Stored items:
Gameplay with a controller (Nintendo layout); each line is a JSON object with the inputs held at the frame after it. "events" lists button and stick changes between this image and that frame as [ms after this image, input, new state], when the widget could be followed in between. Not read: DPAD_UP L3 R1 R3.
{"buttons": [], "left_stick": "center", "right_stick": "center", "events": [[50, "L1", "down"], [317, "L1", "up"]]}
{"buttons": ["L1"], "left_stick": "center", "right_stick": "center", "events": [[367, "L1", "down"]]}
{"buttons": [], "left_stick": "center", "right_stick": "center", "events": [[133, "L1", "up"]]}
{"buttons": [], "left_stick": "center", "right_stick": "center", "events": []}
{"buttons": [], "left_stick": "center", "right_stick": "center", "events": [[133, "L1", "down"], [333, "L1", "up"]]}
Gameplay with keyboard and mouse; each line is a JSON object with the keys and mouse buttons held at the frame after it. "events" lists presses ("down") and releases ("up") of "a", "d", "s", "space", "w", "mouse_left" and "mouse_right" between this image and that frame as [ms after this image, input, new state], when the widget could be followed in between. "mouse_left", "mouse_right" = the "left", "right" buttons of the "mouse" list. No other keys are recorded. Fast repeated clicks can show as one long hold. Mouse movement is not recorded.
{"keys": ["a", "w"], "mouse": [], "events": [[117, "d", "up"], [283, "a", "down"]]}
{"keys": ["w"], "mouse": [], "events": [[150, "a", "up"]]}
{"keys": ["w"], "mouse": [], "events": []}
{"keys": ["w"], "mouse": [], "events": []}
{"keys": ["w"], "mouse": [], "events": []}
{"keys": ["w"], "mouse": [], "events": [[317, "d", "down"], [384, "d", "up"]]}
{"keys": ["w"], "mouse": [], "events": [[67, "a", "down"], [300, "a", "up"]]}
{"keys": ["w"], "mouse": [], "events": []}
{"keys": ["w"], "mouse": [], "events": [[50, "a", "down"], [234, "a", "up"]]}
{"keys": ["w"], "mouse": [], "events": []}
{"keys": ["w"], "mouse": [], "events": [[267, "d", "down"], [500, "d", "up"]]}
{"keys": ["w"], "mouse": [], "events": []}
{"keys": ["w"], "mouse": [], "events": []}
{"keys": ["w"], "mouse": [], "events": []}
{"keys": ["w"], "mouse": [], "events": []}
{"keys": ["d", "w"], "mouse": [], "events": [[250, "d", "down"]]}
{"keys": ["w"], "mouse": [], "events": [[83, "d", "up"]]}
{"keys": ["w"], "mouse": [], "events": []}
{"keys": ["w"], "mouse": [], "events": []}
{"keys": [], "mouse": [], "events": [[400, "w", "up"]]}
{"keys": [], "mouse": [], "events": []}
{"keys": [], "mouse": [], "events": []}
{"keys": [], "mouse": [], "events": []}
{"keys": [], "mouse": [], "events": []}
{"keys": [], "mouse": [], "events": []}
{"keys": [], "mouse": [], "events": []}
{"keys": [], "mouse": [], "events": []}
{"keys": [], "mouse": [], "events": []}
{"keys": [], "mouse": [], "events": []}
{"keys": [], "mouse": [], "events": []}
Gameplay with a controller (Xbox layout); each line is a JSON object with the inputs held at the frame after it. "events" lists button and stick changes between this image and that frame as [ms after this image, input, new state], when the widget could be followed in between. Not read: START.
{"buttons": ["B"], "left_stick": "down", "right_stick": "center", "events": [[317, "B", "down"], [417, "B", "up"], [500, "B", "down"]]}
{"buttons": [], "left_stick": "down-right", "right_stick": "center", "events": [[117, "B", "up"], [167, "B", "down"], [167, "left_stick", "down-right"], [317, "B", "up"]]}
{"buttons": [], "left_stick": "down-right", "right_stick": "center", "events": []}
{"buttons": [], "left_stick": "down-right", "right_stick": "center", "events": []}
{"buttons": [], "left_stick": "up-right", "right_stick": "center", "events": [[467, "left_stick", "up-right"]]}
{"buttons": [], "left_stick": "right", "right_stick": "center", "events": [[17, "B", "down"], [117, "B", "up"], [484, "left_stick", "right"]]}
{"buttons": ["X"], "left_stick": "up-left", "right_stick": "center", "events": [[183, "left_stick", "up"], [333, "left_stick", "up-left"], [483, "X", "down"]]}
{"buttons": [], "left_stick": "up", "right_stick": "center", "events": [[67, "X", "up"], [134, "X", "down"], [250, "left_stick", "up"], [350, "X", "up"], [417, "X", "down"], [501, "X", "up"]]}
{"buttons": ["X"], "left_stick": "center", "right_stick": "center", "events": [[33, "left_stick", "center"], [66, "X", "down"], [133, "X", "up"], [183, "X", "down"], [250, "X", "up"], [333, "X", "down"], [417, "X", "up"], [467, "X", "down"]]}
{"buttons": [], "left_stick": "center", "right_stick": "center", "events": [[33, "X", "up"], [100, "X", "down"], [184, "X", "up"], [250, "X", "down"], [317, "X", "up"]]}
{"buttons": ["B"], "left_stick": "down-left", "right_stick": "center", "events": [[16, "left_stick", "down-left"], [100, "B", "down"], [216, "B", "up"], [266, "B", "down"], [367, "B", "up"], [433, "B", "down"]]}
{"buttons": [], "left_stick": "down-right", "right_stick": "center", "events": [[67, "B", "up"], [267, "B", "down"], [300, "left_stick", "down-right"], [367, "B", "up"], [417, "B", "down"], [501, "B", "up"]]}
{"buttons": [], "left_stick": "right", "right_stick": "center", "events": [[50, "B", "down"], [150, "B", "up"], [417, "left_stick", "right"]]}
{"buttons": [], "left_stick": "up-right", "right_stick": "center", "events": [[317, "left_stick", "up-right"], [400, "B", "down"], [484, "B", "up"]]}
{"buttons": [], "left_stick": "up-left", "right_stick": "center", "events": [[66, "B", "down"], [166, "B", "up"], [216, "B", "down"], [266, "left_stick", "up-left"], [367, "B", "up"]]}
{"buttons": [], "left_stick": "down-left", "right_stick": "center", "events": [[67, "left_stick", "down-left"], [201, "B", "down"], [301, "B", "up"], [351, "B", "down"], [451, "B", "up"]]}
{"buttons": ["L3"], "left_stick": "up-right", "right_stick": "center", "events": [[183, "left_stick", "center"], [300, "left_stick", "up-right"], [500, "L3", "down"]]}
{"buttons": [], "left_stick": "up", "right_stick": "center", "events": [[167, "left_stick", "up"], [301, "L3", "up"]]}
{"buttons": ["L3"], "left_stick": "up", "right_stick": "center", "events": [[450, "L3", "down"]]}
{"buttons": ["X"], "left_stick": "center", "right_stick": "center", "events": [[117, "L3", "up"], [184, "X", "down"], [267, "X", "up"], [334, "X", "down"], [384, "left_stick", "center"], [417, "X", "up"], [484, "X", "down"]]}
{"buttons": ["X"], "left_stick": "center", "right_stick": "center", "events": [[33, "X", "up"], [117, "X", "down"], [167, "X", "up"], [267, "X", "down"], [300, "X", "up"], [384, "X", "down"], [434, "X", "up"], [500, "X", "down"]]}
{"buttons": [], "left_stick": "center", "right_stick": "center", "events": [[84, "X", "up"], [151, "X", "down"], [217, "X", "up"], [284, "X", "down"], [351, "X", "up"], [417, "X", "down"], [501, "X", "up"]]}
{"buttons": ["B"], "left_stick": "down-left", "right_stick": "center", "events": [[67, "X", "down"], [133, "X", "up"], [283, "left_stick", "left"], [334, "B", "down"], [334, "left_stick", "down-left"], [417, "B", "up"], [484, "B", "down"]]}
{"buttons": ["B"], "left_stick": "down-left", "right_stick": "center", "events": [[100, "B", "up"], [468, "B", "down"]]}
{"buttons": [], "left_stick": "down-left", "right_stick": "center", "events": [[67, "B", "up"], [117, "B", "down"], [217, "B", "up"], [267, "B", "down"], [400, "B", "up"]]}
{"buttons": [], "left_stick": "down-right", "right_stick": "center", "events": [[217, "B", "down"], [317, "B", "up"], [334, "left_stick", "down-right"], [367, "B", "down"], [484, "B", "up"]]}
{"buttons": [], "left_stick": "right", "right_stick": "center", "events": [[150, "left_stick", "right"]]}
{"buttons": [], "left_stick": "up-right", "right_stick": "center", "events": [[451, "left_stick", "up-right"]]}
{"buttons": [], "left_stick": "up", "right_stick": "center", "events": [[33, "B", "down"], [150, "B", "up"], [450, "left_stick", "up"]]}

**EXERCISE OBJECTIVE:** The word "layout": say how many lines of the records hold it, and give nothing but the number.

**RESPONSE TO THIS TASK:** 2